Pour ce remboursement, sera automatiquement pris en compte le trajet entre le lieu de résidence habituel du salarié et le lieu du site concerné par l’intervention.

Article 3 – CONTREPARTIE A LA PERIODE D’ASTREINTE

Conformément à l’article L.3121-9 du Code du travail, la période d'astreinte fait l'objet d'une contrepartie, soit sous forme financière, soit sous forme de repos.

En contrepartie de sa disponibilité et en l’absence d’intervention à distance et/ou sur site, le salarié bénéficiera d’une contrepartie financière sous la forme d’un forfait de 150 (cent cinquante) euros bruts par semaine d’astreinte (du lundi matin au lundi matin suivant) réalisée.

En cas d’absence totale ou partielle du salarié affecté à l’astreinte, le montant de ce forfait sera proratisé au nombre d’heures de disponibilité réelle du salarié sur cette même période d’astreinte.

Comme mentionné à l’article 2-2, les temps d’intervention et de déplacement éventuels seront rémunérés en sus au titre de temps de travail effectif.

Le paiement des forfaits d’astreinte, des temps d’intervention et de déplacement s’effectuera mensuellement, en une seule fois, à échéance normale de paie. Seront pris en compte dans ce calcul les astreintes réalisées du 15 du mois N-1 au 15 du mois en cours : par exemple, sur la paie de fin décembre, seront prises en compte les astreintes réalisées entre le 15 novembre et le 15 décembre.

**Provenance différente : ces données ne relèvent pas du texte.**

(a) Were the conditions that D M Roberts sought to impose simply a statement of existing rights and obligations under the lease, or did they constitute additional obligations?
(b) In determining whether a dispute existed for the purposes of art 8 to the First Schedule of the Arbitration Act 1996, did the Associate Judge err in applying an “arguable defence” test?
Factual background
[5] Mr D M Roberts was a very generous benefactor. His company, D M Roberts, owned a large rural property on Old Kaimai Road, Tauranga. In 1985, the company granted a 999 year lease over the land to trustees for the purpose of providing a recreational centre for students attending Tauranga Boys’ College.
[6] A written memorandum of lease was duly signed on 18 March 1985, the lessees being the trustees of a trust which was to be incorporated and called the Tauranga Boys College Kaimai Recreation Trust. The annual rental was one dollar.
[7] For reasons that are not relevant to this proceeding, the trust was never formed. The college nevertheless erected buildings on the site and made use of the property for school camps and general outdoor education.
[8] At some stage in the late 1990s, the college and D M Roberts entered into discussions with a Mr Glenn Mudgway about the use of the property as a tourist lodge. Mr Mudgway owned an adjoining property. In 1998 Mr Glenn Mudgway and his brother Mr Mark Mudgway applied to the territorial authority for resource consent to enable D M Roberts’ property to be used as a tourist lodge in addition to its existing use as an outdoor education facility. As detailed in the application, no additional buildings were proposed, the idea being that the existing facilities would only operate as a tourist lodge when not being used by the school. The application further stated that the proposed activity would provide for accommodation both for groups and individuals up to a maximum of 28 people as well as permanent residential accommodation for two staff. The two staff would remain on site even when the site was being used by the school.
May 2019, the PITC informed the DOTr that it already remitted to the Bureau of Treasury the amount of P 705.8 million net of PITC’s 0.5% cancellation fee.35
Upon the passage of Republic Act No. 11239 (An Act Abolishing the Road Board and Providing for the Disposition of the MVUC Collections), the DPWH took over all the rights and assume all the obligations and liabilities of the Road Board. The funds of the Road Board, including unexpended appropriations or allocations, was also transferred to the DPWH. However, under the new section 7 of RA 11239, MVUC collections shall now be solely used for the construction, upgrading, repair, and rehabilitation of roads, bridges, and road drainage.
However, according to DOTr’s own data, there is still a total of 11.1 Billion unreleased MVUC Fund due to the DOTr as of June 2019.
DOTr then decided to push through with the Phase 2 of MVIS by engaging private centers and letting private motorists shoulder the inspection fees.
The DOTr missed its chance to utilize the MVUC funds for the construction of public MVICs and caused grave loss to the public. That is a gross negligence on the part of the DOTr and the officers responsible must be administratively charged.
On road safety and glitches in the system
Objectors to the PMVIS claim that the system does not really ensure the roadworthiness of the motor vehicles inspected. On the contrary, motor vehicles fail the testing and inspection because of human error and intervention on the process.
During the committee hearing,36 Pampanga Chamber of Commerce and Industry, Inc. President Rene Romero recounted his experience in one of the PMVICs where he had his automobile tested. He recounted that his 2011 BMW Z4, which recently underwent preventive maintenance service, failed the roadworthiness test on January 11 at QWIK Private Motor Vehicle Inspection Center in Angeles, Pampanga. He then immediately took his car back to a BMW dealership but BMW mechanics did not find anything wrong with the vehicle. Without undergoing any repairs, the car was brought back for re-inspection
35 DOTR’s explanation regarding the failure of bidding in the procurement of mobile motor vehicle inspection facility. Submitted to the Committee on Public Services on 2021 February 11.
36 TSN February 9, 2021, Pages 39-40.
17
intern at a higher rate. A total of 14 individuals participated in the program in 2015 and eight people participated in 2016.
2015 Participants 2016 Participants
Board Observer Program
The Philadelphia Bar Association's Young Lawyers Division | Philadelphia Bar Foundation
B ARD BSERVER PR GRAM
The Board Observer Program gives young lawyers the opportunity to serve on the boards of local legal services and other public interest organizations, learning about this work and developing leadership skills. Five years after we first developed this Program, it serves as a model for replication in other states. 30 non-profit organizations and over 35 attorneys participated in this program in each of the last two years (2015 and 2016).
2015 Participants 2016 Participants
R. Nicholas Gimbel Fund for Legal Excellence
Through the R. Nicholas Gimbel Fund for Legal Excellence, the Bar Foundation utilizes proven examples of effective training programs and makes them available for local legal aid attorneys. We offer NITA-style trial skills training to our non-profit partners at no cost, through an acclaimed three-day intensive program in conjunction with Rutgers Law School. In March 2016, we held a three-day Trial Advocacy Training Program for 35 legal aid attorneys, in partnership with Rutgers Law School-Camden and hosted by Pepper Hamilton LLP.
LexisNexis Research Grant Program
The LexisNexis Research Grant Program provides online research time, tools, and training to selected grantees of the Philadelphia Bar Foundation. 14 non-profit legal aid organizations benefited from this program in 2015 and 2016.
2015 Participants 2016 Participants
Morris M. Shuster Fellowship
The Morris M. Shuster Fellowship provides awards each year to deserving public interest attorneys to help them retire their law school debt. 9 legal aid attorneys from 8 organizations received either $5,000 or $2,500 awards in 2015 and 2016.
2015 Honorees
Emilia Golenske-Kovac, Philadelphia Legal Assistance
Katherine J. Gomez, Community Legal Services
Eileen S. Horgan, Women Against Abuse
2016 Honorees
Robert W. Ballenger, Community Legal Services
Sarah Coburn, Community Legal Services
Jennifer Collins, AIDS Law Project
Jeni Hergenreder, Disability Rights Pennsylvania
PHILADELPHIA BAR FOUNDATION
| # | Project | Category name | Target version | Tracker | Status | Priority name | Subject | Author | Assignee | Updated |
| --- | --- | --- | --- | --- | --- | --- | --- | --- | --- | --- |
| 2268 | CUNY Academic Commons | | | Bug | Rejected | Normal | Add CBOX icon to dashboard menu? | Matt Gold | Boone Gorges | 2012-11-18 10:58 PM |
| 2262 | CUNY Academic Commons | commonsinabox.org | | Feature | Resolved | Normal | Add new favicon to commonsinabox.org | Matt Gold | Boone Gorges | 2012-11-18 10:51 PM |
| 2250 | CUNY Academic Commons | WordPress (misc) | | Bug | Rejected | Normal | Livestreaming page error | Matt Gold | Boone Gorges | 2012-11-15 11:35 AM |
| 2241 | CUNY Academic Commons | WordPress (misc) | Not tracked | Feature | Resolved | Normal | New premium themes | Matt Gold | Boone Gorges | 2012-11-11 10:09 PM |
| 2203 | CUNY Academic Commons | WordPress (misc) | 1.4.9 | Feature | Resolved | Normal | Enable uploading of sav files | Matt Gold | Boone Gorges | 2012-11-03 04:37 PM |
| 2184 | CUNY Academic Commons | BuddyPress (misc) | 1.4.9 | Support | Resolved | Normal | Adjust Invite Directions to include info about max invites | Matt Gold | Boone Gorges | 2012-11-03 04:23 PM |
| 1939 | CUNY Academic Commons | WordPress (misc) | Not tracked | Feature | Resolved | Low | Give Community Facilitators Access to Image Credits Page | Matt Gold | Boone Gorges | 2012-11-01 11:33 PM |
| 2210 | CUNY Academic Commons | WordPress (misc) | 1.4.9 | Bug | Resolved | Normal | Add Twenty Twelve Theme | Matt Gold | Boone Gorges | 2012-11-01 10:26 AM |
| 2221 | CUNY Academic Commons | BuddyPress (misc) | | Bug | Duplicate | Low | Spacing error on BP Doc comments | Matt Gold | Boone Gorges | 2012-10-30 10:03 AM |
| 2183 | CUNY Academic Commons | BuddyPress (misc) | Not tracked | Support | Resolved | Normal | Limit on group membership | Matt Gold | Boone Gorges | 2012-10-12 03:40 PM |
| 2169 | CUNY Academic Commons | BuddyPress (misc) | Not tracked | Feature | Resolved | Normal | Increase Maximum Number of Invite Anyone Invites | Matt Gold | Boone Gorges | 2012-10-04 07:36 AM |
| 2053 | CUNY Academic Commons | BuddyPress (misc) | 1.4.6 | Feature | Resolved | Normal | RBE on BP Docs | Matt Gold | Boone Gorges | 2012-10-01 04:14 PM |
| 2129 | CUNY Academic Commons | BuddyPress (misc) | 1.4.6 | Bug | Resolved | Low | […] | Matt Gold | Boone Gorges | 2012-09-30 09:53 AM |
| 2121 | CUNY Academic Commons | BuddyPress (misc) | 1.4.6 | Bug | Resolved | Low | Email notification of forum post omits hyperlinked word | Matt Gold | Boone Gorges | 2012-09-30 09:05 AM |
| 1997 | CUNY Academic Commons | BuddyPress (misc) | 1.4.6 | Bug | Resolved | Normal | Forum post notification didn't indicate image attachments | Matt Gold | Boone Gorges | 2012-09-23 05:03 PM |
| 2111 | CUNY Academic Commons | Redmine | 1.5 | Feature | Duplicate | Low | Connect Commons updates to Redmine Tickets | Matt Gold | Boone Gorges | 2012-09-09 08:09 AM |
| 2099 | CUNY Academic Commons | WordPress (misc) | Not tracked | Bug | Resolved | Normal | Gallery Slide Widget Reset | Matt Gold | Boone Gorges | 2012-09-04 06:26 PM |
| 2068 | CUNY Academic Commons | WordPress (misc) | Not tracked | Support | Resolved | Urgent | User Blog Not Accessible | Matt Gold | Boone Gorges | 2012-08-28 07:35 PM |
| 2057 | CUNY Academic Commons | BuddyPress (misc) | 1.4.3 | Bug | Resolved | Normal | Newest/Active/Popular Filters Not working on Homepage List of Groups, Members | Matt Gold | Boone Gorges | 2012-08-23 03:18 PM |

Article 4 – MOYENS MIS A DISPOSITION POUR LES PERIODES D’ASTREINTE

Les salariés qui effectueront des astreintes disposeront des moyens suivants (dans une mallette prévue à cet effet) :

  • Téléphone portable

  • PC portable

  • Procédures et plans, formulaires et codes

  • Liste des contacts à joindre en cas de nécessité

  • Clés/badges d’accès

Ces outils devront être uniquement utilisés dans un but professionnel conformément aux règles en vigueur au sein de la coopérative (règlement intérieur, annexes, notes de service et d’information…) et devront être restitués à chaque fin de mission.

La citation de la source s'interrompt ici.